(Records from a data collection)
+ + +

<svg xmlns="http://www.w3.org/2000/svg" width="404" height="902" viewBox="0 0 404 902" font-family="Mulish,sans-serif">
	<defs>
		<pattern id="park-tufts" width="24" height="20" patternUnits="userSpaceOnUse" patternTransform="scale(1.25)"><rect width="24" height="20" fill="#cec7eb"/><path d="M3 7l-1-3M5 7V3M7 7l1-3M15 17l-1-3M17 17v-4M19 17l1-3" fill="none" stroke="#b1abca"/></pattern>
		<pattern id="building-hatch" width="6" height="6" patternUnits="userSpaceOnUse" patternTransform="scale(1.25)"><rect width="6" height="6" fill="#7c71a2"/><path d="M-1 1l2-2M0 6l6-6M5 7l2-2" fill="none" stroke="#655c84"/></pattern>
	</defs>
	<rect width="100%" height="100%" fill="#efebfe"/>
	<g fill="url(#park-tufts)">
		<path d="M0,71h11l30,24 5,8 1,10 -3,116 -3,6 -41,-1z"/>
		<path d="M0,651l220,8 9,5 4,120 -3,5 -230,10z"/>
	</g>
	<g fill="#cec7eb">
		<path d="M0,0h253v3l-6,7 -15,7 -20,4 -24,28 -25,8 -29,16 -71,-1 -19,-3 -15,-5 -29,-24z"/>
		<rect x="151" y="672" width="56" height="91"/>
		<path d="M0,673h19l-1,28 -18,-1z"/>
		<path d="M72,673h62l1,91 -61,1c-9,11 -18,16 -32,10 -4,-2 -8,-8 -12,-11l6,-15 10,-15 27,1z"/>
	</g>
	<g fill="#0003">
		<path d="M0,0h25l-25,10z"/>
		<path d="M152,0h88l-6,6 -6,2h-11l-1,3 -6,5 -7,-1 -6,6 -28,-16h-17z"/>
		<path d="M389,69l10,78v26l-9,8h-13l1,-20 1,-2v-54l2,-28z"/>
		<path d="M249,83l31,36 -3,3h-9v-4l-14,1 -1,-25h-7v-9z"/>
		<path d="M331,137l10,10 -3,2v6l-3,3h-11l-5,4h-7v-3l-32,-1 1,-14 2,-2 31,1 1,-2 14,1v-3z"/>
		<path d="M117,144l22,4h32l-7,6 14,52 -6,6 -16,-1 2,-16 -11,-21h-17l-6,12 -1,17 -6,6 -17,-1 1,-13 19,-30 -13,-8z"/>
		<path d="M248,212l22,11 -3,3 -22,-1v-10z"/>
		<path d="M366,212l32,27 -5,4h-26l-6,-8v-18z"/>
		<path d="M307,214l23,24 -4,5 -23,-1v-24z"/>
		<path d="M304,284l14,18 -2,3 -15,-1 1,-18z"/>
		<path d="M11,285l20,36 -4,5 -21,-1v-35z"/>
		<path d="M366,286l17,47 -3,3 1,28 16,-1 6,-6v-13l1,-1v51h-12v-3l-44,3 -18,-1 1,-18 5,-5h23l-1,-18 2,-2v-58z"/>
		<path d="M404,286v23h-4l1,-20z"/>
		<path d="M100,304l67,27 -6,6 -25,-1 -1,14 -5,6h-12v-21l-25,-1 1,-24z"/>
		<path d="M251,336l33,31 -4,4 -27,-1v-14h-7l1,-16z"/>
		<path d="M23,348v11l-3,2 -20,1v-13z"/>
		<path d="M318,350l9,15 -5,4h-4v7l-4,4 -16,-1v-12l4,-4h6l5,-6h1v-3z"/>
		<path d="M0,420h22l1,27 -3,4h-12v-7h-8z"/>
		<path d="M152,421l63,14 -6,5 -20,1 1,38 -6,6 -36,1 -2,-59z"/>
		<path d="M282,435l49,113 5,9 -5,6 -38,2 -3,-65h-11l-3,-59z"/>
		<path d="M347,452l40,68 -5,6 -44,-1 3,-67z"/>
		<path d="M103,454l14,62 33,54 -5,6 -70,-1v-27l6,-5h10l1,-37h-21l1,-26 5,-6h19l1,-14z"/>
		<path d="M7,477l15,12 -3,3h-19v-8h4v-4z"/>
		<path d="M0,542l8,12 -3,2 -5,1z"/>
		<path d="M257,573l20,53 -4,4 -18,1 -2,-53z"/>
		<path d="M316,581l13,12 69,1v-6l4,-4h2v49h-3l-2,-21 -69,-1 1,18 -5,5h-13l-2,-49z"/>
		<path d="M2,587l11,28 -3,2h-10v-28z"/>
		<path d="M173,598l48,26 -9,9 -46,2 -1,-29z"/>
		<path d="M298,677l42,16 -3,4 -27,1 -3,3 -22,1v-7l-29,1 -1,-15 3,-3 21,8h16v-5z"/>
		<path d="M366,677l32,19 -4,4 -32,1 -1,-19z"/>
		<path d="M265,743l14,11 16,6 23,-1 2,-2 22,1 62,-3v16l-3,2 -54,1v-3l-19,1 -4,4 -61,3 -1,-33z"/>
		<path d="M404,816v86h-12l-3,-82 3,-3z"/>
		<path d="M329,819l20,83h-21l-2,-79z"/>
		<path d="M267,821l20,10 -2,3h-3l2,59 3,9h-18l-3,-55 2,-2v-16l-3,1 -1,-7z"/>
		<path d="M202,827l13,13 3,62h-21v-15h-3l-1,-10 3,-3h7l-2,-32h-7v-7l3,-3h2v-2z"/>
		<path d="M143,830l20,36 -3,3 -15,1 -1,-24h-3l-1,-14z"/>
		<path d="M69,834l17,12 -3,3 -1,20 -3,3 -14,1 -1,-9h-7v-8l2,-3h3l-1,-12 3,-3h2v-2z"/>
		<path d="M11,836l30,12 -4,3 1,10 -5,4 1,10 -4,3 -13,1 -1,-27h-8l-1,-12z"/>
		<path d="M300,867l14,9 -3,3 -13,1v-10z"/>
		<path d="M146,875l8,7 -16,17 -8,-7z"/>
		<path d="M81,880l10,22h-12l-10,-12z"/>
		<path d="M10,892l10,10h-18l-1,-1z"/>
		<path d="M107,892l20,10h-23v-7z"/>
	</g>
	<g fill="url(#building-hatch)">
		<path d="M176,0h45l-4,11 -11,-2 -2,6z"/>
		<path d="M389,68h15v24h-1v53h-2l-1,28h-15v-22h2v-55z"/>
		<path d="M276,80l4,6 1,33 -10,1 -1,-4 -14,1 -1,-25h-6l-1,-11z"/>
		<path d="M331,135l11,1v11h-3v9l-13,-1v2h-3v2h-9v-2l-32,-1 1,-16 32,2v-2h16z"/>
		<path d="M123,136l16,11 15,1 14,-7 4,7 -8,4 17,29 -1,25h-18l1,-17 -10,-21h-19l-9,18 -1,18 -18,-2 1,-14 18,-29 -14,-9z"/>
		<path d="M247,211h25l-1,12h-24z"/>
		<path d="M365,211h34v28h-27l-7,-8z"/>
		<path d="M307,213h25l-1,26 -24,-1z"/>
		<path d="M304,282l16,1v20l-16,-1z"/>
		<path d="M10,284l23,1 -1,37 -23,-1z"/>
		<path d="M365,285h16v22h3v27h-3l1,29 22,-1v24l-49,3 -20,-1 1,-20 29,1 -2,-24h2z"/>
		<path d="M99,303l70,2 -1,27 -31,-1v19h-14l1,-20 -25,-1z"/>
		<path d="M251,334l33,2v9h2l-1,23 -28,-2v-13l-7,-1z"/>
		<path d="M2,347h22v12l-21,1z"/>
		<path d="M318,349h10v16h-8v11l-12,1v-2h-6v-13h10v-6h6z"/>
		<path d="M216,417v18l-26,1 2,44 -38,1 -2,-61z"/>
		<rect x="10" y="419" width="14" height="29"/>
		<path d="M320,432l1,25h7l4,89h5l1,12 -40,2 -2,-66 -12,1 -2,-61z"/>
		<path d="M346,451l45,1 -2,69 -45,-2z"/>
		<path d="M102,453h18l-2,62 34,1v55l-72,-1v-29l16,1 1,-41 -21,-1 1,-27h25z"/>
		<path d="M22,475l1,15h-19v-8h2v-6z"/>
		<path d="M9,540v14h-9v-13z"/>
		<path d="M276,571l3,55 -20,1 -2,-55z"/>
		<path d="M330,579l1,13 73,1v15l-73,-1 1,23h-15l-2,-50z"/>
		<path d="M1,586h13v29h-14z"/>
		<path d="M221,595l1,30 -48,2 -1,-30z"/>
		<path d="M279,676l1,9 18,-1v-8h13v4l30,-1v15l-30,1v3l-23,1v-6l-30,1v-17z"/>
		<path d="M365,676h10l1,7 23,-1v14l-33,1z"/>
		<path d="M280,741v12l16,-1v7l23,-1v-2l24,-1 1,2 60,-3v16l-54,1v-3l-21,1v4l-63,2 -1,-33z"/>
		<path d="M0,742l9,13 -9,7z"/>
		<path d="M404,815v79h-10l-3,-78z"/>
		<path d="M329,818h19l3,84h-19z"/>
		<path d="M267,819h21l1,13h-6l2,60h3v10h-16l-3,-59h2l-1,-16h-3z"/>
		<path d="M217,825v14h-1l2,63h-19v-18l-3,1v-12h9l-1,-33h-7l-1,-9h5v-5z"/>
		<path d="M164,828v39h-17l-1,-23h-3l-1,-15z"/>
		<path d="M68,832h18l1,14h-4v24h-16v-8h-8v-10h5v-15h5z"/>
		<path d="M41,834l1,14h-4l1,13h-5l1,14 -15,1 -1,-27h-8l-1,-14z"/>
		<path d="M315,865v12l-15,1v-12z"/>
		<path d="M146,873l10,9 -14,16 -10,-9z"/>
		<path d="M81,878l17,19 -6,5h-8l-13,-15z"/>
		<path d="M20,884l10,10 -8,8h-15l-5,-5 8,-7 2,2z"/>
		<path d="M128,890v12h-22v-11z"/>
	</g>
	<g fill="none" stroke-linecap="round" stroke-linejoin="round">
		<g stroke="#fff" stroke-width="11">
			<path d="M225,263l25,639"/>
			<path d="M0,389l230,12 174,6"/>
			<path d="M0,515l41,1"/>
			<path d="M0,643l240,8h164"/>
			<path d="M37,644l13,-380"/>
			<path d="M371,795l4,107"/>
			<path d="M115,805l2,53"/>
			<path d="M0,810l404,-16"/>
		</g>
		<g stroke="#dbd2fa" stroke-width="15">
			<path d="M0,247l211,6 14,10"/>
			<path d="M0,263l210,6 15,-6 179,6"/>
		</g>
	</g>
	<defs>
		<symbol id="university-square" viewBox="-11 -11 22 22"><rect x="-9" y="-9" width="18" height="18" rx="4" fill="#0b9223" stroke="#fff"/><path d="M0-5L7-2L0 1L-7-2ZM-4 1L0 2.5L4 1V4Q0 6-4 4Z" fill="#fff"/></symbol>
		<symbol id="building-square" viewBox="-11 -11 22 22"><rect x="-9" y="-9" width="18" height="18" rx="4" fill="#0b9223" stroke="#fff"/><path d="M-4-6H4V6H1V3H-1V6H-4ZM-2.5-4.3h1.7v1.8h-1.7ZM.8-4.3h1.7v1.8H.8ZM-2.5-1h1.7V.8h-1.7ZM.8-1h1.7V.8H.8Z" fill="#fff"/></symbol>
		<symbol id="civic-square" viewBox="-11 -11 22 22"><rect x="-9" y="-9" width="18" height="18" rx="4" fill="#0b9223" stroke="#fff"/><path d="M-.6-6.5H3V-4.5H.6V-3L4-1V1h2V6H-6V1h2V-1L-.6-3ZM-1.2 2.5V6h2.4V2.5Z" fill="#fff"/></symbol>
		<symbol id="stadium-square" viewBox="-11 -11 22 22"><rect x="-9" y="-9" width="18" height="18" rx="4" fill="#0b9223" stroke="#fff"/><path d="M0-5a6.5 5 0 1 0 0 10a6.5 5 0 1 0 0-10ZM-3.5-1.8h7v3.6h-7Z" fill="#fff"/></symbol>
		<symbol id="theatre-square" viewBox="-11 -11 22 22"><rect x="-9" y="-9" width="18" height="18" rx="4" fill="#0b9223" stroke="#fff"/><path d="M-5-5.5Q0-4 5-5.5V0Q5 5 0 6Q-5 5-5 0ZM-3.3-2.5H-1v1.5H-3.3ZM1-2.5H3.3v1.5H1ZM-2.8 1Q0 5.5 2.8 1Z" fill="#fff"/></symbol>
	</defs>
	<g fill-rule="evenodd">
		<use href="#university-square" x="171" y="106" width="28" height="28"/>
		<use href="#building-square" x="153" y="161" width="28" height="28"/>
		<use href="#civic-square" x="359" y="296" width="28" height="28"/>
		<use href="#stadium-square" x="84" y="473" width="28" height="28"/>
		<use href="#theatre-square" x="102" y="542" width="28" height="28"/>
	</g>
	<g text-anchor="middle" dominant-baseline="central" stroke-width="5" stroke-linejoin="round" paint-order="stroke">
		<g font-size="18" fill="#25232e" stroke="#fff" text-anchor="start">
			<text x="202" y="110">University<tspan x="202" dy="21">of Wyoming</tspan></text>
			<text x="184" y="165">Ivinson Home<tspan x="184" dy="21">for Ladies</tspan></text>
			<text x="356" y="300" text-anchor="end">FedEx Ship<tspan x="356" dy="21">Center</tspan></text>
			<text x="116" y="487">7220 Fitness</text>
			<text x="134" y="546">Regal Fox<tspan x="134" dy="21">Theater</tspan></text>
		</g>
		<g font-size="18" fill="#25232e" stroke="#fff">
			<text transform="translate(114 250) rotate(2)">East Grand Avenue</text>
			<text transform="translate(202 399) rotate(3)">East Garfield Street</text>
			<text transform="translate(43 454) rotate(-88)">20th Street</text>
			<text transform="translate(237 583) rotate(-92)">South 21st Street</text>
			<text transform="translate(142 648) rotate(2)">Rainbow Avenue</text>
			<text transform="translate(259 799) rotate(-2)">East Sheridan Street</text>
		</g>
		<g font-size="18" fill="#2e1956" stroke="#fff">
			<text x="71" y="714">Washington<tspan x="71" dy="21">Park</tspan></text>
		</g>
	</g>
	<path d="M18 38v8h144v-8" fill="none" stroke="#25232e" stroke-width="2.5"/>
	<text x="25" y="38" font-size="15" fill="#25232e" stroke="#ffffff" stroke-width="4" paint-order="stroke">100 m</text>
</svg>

+ + +

# [Try it]
Copy each line containing the word "round" from the data.

# [Response area]
	<g fill="none" stroke-linecap="round" stroke-linejoin="round">
	<g text-anchor="middle" dominant-baseline="central" stroke-width="5" stroke-linejoin="round" paint-order="stroke">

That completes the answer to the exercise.